К берегу Дуная на переправу в Румынию мы ехали через горные перевалы, по крутым каменистым дорогам, в густом тумане. Туман так плотен, что если зачерпнешь воздух фуражкой, то в ней остается белый туман! Проехали последний болгарский город Видин на берегу Дуная и по понтонному мосту переправились в Румынию, в город Калафат. Напротив переправы стоял массивный каменный дом: из его подвала несколько дней назад румынские фашисты открыли огонь по мосту. Теперь мы в Румынии, дорога поднимается на откосы Южных Карпат; справа огромные деревья, а слева за поворотом дороги открылся Дунай. Спускаемся с горы в город Турну-Северин. На площади города, когда наши машины остановились, к нам подошел румынский полицейский в широченной фуражке, похожей на большое опрокинутое блюдо, и предложил купить у него таблетки от венерических болезней. Он подходил к каждой машине, брал под козырек и по-русски предлагал свой товар, но никто не желал такого товара, и он шел дальше. Кто-то крикнул ему: «Михаю предложи, он у вас холостой!» Полицейский надулся, отвернулся и ушел.

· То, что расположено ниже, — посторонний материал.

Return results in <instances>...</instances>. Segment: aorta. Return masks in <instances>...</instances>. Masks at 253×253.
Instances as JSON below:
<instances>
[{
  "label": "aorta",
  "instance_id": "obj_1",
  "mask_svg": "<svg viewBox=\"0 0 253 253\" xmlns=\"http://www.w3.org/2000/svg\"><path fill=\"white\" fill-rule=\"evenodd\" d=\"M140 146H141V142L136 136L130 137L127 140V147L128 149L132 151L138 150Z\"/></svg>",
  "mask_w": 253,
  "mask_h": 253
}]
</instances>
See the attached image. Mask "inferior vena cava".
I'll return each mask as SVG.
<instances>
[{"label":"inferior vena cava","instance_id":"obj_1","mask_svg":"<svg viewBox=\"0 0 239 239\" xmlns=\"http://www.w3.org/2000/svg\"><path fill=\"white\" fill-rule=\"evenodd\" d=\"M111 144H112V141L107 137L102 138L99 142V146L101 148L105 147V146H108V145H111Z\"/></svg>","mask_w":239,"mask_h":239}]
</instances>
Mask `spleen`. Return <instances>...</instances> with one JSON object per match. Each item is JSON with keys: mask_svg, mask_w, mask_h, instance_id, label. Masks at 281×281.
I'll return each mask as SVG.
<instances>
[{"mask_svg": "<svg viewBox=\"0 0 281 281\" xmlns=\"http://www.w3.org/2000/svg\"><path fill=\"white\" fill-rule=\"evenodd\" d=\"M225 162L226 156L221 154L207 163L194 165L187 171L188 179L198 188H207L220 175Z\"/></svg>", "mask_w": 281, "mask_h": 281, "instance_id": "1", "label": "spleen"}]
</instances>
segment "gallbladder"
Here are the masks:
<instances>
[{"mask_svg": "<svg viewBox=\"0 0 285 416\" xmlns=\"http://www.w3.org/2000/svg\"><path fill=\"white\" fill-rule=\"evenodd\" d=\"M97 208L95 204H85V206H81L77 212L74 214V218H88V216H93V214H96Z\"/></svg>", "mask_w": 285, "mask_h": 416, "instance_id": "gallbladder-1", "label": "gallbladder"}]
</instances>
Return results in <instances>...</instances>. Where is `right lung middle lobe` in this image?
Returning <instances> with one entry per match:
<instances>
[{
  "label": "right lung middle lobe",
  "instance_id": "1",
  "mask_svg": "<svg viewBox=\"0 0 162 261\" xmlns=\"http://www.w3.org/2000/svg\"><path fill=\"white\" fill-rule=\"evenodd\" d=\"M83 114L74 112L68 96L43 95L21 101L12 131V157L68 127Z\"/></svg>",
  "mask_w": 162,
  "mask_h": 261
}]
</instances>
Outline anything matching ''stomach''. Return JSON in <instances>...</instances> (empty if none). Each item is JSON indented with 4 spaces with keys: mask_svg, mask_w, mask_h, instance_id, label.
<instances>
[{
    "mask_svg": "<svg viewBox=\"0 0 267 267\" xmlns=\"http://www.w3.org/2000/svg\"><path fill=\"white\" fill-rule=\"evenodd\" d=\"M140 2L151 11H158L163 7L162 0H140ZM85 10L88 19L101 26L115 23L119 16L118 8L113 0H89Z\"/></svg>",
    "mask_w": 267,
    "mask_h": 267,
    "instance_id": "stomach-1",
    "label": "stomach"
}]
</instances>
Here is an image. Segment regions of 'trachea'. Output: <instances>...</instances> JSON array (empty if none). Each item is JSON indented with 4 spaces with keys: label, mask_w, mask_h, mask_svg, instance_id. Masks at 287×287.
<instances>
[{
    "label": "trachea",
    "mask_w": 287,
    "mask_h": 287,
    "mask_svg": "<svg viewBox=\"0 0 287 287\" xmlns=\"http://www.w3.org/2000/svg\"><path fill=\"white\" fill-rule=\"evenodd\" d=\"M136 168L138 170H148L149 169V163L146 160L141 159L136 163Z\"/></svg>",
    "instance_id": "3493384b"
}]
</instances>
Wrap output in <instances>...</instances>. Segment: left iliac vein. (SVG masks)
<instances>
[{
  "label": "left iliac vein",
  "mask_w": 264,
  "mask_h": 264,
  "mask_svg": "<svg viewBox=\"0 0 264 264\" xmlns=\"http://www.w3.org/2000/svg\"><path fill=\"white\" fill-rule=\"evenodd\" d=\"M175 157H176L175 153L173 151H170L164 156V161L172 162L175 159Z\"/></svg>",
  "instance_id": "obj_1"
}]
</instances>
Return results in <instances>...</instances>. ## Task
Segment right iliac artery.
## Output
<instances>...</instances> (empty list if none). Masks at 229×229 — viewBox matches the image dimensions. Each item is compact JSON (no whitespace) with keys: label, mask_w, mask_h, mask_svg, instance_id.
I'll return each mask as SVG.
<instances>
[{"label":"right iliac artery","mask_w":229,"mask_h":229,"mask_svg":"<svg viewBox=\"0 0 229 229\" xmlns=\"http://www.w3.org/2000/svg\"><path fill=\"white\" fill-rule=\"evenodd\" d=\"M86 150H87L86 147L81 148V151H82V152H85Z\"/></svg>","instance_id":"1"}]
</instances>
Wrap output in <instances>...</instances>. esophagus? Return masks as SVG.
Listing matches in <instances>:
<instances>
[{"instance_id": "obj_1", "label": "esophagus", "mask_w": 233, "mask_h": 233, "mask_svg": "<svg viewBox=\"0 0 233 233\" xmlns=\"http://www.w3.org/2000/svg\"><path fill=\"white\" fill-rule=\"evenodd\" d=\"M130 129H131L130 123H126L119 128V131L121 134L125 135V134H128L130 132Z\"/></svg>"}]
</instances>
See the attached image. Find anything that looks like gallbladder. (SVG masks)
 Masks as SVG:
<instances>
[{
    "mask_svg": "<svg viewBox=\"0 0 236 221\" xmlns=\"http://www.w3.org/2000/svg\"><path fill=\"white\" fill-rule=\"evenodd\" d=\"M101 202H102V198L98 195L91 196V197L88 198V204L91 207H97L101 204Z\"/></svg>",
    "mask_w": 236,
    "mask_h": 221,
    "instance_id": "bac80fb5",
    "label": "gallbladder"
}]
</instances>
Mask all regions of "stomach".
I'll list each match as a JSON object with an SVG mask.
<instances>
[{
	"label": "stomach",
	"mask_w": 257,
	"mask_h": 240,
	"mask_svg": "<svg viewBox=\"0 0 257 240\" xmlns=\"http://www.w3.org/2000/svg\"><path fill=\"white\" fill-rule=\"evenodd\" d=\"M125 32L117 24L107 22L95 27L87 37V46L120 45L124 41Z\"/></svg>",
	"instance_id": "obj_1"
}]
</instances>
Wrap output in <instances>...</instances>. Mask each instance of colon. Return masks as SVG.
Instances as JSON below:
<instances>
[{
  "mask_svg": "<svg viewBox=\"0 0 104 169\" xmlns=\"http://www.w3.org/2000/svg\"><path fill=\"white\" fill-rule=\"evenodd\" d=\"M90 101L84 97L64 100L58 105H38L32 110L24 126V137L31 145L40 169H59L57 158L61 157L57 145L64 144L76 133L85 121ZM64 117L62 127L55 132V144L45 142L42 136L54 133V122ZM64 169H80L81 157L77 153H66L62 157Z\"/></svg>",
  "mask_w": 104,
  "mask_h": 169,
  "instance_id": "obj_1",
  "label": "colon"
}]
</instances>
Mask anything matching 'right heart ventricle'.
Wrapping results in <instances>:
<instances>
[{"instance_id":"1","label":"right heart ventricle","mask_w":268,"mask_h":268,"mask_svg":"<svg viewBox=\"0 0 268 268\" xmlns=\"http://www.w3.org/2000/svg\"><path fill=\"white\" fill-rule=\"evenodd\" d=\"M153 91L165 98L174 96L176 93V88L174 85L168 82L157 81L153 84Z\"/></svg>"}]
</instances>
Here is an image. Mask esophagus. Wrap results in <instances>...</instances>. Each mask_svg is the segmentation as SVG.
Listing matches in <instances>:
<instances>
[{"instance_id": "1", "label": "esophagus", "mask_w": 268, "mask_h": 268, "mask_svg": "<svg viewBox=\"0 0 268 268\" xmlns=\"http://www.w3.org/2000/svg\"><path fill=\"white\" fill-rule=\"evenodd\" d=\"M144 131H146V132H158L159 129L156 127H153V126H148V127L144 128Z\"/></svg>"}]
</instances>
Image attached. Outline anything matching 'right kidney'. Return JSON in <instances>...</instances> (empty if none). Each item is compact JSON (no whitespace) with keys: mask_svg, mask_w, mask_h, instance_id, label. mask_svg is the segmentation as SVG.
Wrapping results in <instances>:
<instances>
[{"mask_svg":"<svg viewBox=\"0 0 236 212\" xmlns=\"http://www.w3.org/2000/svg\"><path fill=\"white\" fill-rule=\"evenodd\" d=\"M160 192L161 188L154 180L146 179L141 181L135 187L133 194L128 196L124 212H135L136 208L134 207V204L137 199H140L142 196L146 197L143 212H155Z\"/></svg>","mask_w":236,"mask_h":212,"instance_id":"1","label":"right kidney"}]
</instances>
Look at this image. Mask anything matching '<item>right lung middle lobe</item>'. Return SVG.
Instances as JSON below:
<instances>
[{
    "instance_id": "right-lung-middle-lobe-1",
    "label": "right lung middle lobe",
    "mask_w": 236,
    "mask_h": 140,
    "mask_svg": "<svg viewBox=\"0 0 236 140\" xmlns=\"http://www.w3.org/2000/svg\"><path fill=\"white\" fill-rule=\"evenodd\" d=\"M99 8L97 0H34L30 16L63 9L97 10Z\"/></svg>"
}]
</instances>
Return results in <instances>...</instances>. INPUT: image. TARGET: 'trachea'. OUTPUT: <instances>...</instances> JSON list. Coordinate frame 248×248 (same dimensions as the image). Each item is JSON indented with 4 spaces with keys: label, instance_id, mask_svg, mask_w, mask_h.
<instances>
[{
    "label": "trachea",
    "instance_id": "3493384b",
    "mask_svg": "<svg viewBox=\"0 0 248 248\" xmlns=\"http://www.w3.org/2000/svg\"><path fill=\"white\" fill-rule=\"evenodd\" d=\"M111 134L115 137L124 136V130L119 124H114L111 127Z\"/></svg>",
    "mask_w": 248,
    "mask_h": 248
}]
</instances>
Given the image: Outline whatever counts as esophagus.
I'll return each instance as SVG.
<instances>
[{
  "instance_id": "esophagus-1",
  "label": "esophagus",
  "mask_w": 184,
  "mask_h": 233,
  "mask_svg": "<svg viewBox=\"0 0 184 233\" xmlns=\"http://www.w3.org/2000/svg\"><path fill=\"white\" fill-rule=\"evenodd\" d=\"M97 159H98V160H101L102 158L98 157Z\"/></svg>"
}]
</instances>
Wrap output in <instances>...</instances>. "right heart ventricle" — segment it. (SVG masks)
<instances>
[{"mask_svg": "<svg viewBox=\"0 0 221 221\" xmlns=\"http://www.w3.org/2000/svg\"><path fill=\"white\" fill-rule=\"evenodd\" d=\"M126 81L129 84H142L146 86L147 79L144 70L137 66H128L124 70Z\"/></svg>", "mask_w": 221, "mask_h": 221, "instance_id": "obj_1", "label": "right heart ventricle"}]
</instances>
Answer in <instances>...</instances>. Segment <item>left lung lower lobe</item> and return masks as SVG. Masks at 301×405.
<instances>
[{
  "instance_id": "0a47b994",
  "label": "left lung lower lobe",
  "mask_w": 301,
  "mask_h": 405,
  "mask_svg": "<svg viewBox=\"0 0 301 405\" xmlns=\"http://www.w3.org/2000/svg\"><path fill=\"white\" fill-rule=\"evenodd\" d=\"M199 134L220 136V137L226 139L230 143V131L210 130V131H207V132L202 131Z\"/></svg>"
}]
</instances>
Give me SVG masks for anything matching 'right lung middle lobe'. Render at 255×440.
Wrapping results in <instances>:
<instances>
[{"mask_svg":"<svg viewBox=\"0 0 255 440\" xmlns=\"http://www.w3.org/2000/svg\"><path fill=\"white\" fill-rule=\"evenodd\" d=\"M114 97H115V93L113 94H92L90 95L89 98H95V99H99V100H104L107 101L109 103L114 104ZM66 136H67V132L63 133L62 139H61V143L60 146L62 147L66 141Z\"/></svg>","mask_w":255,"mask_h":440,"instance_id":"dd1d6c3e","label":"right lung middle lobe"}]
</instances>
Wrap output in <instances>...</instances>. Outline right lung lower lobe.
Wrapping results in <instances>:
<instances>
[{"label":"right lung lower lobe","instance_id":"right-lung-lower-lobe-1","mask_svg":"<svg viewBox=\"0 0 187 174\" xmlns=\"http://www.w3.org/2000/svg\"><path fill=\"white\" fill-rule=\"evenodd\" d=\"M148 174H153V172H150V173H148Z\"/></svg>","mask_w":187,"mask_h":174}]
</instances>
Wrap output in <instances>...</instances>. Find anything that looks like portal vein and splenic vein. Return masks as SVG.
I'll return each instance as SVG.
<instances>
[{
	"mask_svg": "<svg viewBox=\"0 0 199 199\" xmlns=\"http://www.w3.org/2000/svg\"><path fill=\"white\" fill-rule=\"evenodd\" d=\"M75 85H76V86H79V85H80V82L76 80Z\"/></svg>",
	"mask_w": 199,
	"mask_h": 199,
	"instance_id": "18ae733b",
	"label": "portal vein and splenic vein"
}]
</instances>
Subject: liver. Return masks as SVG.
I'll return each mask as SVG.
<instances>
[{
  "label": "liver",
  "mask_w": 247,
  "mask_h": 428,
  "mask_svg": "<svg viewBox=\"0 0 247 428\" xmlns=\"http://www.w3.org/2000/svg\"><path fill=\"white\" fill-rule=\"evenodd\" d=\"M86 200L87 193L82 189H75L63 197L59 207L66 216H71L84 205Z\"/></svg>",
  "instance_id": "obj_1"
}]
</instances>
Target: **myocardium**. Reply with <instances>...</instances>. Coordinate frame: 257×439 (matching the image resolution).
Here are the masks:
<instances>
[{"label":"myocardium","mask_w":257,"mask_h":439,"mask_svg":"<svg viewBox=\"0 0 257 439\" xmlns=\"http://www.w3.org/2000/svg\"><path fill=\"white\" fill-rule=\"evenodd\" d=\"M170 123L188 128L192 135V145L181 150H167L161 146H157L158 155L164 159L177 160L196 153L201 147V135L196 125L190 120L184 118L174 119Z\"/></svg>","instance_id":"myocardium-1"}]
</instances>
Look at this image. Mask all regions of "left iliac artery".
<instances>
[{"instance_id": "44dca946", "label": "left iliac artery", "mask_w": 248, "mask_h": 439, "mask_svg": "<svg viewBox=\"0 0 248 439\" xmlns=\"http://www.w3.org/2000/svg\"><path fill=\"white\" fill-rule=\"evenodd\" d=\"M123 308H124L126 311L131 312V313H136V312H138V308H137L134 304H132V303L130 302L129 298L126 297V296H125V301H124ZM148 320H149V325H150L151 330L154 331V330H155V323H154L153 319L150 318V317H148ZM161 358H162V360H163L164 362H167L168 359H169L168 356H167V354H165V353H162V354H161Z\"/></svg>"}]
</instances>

Напротив, за Дунаем, — Югославия. Ширина реки была не более 150 метров, и Дунай, вырываясь из Железных Ворот, имел здесь очень сильное течение: пароходы не могли своими машинами преодолеть это течение, и им в помощь подключалась тяга паровоза. У самой кромки воды по румынской территории была проложена железная дорога с зубчатыми рельсами; от паровоза канатом закрепляли пароход, и паровоз тянул его до самых гор: дорога была проложена на уступе скал по берегу реки. Проехав Железные Ворота, наша колонна остановилась на ночлег в Оршове. Рано утром мы выехали дальше и, проехав Белу Церкву, оказались в Югославии. Это была Сербия, и нас хорошо здесь встретили жители: они обнимали нас, целовали, говорили радостные слова, желали победы. На многих домах были написаны лозунги «Живио Маршал Тито!», «Живио Маршал Сталин!» — здесь не признавали Черчилля. К полудню мы прибыли к месту назначения, в город Вршац. Из 40 тысяч жителей 14 тысяч в нем составляли немцы. Нам это показалось очень странным, мы видели в этом какой-то план немецких националистов, задолго до Гитлера насаждавших свои поселения в других странах для будущего «завоевания мирового господства». Впрочем, и у нас в России было немало немцев: на Волге и особенно на юге Украины.